The Nasty Party – will Christine Emmett tell us which side she is on? The planet’s, poor people’s and that of future generations or that of big business and the nastiest parts of the Nasty Party?

Vote for Andy Sawford tomorrow – a One Nation (and One Planet) Labour Party.

 

It’s not over ’til it’s over

By Tom walker (Own work) [CC-BY-3.0 (http://creativecommons.org/licenses/by/3.0)], via Wikimedia Commons

You don’t win elections through polls – you win them through votes.

That said, the betting is a fair indication of what is likely (not certain) to happen.

Last week, when the BBC (and others) were saying that the Presidential race was too close to call, the betting clearly indicated an Obama win – he was 1/2 a few days from the election day and 3/10 when I finally had a bet.  It is not without risk but it is a very good rate of interest – 33% in 2 days – find me a bank to match that!

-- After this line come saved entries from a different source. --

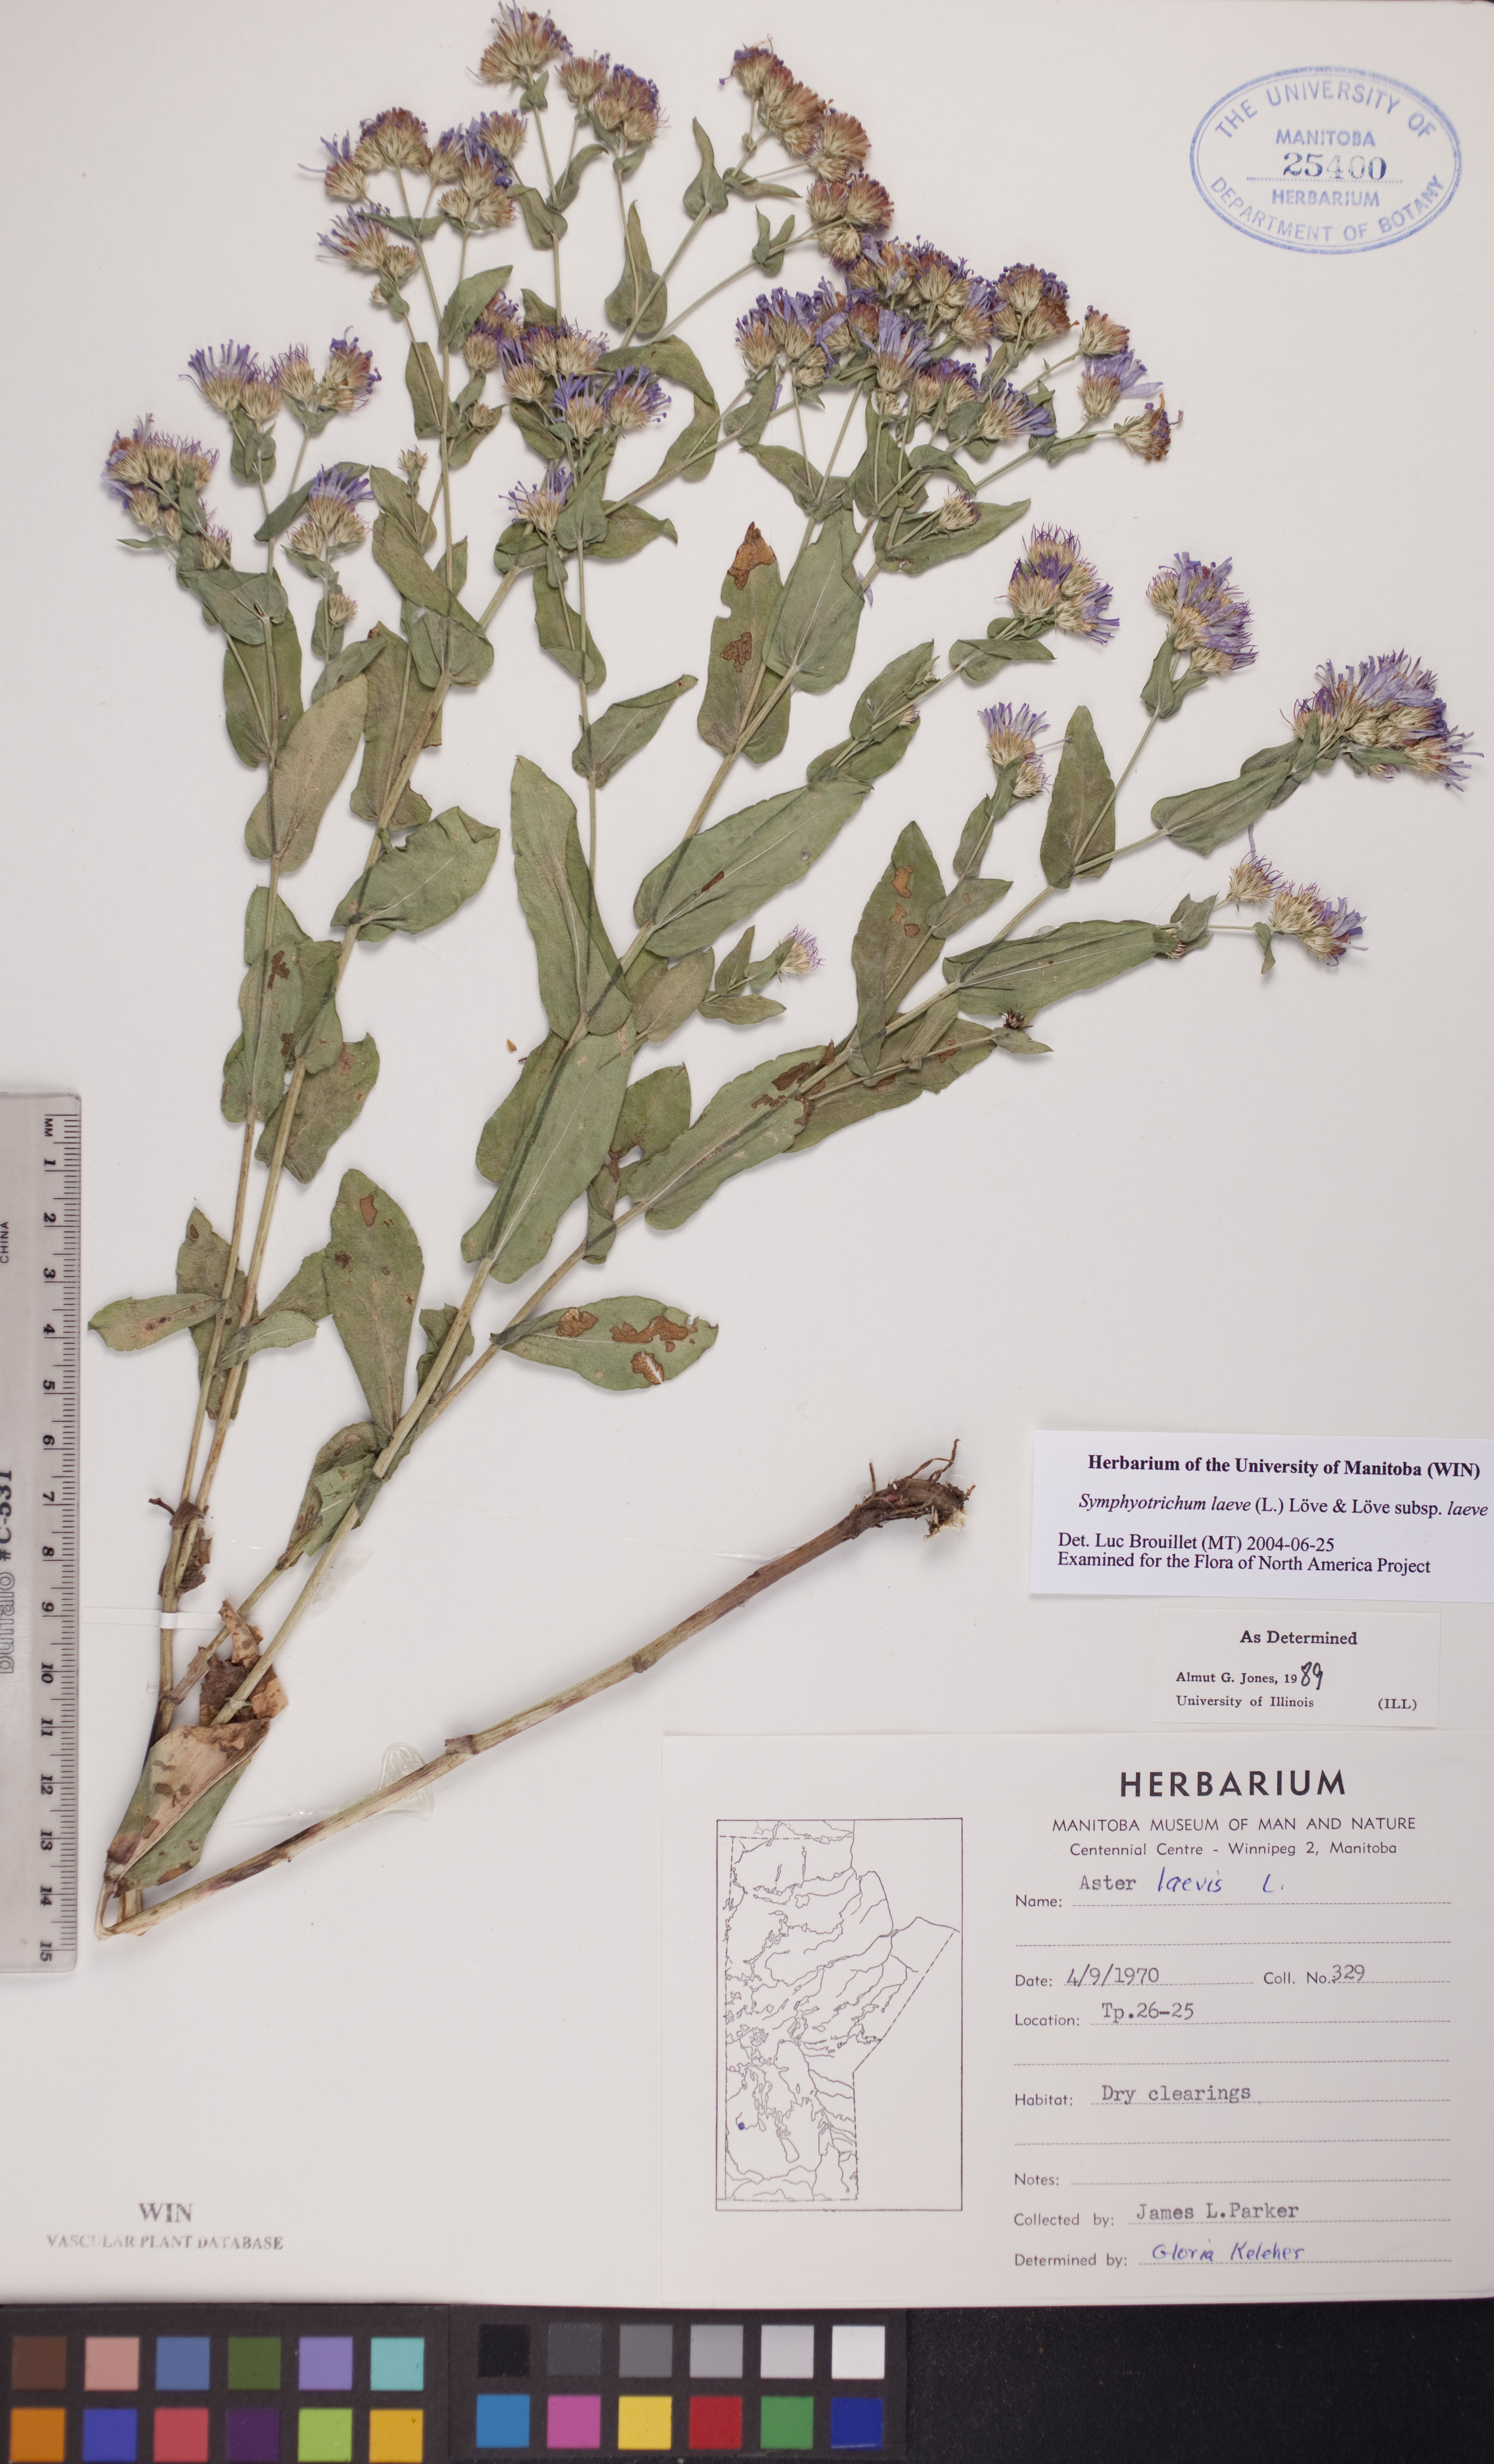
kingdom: Plantae
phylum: Tracheophyta
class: Magnoliopsida
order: Asterales
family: Asteraceae
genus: Symphyotrichum
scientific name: Symphyotrichum laeve
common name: Glaucous aster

By Gabby Canonizado (Flickr: Horse Race Complex 03) [CC-BY-2.0 (http://creativecommons.org/licenses/by/2.0)], via Wikimedia Commons

On Betfair  there has been less than £10k bet on the Corby by-election result and you can get odds, for small amounts of money, of 60/1 that the hapless Christine Emmett will hold the seat for the Nasty Party.  In fact the most interesting part of the race appears to be whether the Conservatives can beat UKIP who are on offer with Betfair at 70/1. Neck and neck for 2nd then!

William Hill are giving stingy odds of only 20/1 on the Nasty Party so you should take your money to Betfair if you are feeling lucky Ms Emmett.  William Hill are trying to make some sort of race out of this by having bets on whether the Conservatives will retain (1/33) or lose (10/1) their deposit and which of UKIP (2/9) and the LibDems (3/1) will beat the other.

But at Naas in Ireland on Sunday a very good hurdler was unexpectedly beaten at odds of 1/7 (and that doesn’t happen very often). So come on Andy Sawford, pick up your heels, drive for the line, jump the last few fences, don’t fall flat on your face (as so many of my selections have over the years) and carry your red and yellow colours to victory and the winner’s enclosure.

The race still has to be won and there is no retirement to stud if you do win.

Then the hard work really happens.

Vote for Andy Sawford and a One Nation Britain.

A constituency sleeps

By Tom walker (Own work) [CC-BY-3.0 (http://creativecommons.org/licenses/by/3.0)], via Wikimedia Commons

If you were doing a poll of voting intentions by displayed placards then it’s a close run thing between Magenta, William Brown and Taylors in Irthlingborough/Ringstead/Raunds.

I did see a large Conservative placard in a field, but there weren’t even any mad cows in the field to vote for the Nasty Party.  A smattering of Labour posters did add colour to a few windows.

In Raunds, not even the Conservative Club could manage a Conservative poster.

Maybe no-one will vote on Thursday and my single X against Andy Sawford’s name will carry the day.